L'affaire, qui défraie la chronique dans le pays, est née des accusations d'Ahmed Ben Brahim, un ressortissant malien surnommé le « Pablo Escobar du Sahara ». Incarcéré au Maroc depuis 2019 dans un dossier de trafic international de stupéfiants, ce baron présumé y purge une peine de dix ans. C'est sa plainte qui a enclenché la procédure.
Ben Brahim accuse les deux hommes de l'avoir aidé, à partir de 2013, à acheminer de la drogue du Maroc vers l'Afrique du Nord et le Sahel, et de l'avoir spolié d'une villa luxueuse à Casablanca. Dans ses dépositions, il décrit Said Naciri comme un facilitateur du transport des stupéfiants et présente Abdennabi Bioui comme un acteur du trafic opérant au sein de son réseau et pour son propre compte. Le narcotrafiquant n'a toutefois pas été entendu à l'audience.
Les deux condamnés ont toujours nié. Lors d'une audience l'an passé, M. Bioui avait juré n'avoir « aucun lien avec le trafic de drogue » et accusé son accusateur de proférer des « mensonges » ; M. Naciri a, lui aussi, rejeté l'ensemble des charges. Interrogés sur l'origine de leur fortune, estimée à plusieurs millions d'euros, les deux hommes ont assuré qu'elle provenait d'activités légales. Leur défense a martelé l'absence de preuves matérielles, jugeant que l'accusation reposait surtout sur la parole du trafiquant malien, selon la presse locale. Le parquet, lui, a estimé que les éléments du dossier établissaient leur culpabilité.

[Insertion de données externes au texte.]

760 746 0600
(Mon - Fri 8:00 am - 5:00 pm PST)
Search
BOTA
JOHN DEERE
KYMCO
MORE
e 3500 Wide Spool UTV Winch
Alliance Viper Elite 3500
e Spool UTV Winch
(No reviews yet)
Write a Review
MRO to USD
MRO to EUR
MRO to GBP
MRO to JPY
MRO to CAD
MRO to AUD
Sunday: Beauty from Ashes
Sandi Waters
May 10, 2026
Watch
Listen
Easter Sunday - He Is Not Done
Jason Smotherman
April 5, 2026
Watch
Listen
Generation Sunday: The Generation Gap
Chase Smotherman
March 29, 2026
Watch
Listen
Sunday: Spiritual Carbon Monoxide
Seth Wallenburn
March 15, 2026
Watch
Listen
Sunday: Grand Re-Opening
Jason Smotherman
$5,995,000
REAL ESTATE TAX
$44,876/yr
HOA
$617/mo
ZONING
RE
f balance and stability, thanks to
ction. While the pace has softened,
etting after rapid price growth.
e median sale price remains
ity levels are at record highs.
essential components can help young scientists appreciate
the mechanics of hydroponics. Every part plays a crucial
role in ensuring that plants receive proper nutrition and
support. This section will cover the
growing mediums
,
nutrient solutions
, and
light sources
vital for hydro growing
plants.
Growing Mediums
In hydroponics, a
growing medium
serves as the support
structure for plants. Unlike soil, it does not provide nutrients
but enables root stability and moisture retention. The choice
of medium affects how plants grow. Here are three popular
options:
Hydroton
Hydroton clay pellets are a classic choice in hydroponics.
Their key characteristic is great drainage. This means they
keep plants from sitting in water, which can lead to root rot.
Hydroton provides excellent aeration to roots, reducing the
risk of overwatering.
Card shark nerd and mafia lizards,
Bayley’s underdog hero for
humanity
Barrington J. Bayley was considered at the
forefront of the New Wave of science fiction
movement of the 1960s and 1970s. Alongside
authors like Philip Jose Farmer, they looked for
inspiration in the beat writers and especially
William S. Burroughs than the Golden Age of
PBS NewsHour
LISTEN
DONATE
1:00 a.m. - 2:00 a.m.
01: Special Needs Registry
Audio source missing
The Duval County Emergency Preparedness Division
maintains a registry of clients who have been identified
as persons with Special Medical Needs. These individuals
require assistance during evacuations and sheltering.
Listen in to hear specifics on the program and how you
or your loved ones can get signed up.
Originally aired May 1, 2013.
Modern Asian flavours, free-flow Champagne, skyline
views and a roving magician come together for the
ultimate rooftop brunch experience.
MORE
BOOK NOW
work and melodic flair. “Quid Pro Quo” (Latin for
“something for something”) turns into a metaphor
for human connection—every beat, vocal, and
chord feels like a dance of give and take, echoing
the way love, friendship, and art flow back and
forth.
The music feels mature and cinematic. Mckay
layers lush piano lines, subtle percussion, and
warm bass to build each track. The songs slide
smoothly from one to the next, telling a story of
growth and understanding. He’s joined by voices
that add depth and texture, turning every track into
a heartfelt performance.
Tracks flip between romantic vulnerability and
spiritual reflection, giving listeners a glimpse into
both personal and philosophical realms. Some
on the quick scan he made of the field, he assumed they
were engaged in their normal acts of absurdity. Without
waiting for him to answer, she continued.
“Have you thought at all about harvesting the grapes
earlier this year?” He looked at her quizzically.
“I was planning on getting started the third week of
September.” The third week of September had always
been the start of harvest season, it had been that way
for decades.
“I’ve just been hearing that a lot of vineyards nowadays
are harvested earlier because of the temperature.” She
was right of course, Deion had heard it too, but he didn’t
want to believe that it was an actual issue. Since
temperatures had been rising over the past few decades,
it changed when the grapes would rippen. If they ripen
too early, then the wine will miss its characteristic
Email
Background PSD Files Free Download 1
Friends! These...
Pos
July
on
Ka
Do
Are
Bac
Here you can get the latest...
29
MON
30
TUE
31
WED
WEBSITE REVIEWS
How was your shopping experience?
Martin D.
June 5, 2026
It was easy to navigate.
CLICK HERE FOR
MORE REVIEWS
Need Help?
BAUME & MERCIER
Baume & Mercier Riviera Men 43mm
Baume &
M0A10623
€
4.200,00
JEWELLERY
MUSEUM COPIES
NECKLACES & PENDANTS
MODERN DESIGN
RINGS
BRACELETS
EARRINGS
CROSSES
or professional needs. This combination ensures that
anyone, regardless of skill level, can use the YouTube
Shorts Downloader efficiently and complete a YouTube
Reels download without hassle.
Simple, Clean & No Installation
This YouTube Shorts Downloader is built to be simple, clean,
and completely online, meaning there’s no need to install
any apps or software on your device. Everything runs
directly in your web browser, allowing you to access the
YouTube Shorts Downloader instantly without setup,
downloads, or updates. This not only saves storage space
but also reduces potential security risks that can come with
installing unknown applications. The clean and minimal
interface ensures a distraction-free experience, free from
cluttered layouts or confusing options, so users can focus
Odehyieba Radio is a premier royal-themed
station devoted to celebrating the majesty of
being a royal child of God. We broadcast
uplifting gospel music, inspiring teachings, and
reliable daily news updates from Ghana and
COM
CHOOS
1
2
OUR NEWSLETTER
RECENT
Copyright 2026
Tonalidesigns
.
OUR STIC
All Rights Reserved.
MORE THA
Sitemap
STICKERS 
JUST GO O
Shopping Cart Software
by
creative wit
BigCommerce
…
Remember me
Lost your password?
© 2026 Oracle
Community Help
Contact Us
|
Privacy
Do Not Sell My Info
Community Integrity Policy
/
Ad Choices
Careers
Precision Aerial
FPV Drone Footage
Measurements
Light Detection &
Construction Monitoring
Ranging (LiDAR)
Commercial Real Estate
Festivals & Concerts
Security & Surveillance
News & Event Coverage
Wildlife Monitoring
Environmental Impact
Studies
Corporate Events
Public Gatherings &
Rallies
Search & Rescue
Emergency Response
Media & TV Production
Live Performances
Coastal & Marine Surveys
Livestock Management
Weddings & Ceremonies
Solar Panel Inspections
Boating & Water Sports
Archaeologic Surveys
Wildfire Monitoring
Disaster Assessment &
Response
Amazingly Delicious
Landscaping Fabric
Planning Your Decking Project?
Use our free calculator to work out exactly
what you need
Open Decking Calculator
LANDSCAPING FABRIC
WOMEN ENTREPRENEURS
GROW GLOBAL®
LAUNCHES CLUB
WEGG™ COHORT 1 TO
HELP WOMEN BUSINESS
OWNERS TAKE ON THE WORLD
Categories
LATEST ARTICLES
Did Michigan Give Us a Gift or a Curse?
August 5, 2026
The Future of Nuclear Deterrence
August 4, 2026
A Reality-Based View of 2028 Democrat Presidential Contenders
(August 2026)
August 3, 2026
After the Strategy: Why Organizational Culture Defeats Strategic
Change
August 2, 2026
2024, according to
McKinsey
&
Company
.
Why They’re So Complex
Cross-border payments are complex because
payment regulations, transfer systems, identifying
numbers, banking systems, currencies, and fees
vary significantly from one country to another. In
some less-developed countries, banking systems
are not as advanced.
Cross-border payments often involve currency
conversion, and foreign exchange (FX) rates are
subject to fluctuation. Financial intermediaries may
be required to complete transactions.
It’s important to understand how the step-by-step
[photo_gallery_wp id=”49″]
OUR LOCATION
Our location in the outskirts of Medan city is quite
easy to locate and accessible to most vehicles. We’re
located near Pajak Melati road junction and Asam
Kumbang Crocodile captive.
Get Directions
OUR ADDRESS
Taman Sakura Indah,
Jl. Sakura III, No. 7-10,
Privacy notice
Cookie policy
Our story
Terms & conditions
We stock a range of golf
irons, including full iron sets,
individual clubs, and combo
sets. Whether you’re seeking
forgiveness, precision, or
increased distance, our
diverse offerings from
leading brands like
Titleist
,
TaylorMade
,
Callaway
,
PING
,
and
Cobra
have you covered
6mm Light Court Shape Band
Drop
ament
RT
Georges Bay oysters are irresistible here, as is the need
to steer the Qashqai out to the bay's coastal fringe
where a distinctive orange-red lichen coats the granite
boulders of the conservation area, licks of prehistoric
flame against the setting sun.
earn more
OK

Au-delà des deux noms qui ont fait la une, une vingtaine d'autres prévenus comparaissaient. Le prononcé de leurs peines, à la cour d'appel de Casablanca, a été presque couvert par les sanglots et les cris de leurs proches, venus en nombre. L'un des accusés a été innocenté. « J'étais convaincu de son innocence et, dieu merci, il l'a obtenue », a confié son avocat, Abderrahim Saidi : son client, acquitté de la « falsification d'un registre public », « est sous le choc », après deux ans à suivre, chaque semaine, des audiences éprouvantes.